Bullying is a problem in schools all over America, but recently Florida took radical action against bullying to help victims.
In Florida, bullying is handled on a case-by-case basis, and a full investigation is performed on each incident that is reported. Unfortunately, schools often don’t take things far enough.
Guin, the mother of a 12-year old who was bullied on the bus in Florida, called and reported it to the school. Later she received an email stating “well, the little boy said it didn’t happen, so basically we can’t do anything.”
The issue appears to be one of definition. The dictionary defines bullying as “abuse and mistreatment of someone vulnerable by someone stronger or more powerful.” School psychologist Arwen Guida explains the school defines bullying as “any kind of unwanted, aggressive behavior that occurs repeatedly between a person and another person or group of people.” The Florida Department of Education defines bullying as “systematically and chronically inflicting physical hurt or psychological distress.”
The disconnect in these definitions leaves a lot of cases of abuse unresolved.
Principal David Murphy claims kids mistreat each other all the time and “a student treating another student unfairly or in a bad way does not necessarily classify itself as bullying because of the ongoing nature of a bullying relationship.”
Unfortunately, attitudes like these keep the Florida bullying stats low, but those numbers could be way underestimated due to one-time and irregular occurrences.
Florida Bullying Facts
In 2017 Florida reported only 6,107 incidents of bullying equalling 3% nationwide. However, the National Center for Education Statistics shows that 31% of all students are bullied so Florida’s bullying statistics may be low due to how they classify bullying.
Palm Beach Florida – 1 in every 95 students say they have been bullied.
Duval County claims only 1 in 4,700 students have been bullied.
State-wide Florida reports only one student in a 1,000 is bullied.
600 schools in Florida say no bullying has occurred at all.

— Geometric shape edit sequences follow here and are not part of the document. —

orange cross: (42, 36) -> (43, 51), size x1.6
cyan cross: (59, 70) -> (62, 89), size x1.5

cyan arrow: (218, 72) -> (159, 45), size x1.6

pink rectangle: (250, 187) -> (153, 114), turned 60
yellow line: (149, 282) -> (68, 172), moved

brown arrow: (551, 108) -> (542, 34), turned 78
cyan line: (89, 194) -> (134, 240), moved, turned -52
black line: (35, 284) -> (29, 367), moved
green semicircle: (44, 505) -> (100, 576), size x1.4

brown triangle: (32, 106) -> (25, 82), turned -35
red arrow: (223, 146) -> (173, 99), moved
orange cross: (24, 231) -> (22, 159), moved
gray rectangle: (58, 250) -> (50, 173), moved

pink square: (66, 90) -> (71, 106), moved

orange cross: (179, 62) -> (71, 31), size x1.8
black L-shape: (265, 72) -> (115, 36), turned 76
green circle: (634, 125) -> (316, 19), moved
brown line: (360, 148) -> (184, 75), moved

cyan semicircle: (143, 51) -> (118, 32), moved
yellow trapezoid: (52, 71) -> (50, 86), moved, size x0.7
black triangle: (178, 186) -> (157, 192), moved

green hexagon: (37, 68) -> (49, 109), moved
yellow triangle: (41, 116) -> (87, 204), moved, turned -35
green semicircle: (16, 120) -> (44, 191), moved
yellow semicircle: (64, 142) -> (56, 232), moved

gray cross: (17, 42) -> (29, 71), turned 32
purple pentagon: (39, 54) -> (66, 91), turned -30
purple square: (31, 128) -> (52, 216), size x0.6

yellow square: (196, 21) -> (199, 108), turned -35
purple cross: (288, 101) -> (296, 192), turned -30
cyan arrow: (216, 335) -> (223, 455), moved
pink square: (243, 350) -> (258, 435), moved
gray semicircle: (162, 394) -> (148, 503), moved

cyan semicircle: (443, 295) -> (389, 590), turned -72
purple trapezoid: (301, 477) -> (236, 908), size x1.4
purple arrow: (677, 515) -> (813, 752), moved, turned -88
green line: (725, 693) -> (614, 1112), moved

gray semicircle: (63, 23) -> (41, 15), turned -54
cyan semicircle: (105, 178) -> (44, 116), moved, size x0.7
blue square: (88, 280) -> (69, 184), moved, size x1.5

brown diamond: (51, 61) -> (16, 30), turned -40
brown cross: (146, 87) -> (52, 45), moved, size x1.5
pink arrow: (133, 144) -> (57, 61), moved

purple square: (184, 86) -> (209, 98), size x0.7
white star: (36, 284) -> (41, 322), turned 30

64% of all bullying victims never report it to the police.
LGBT bullying at schools is on the rise and victims are less likely to report it due to guilt and shame.
Recent Bullying Events in Florida
In March of this year, Florida’s Governor Rick Scott penned a new law providing all students who have been bullied the right to switch to a private school, regardless of income level. The law requires an investigation, and upon confirmation of bullying, the child is issued a voucher to switch schools. The bill named “The Hope Scholarship Program” covers any student who is a victim of harassment, violence, and bullying.
Following another school shooting in Florida, the suspect’s brother, Zachary Cruz started his own anti-bullying campaign. In a statement made to the press, Zachary admits to having bullied his brother and witnessed others buying him as well. He believes this was a significant factor which led to the incident that killed 17 people.
Back in February of this year, a 12-year old Florida girl committed suicide as a direct result of being cyberbullies by classmates. Following an investigation two of those classmates face charges.
Another 12-year old boy named Sam was physically attacked and his watch broken on the school bus. When his mother reported it to the school, they backed off saying the offender denied it and there was nothing they could do.
On a Positive Note
On a more positive note, students who are fed up with bullying have taken matters into their own hands. In Hillsborough County students have formed a group called Student to Student aimed at preventing bullying through awareness, support, and proactive activities.
If the administration cannot fix the problem then perhaps it is up the students to find a way to police themselves and bridge the gap between bullying and getting along.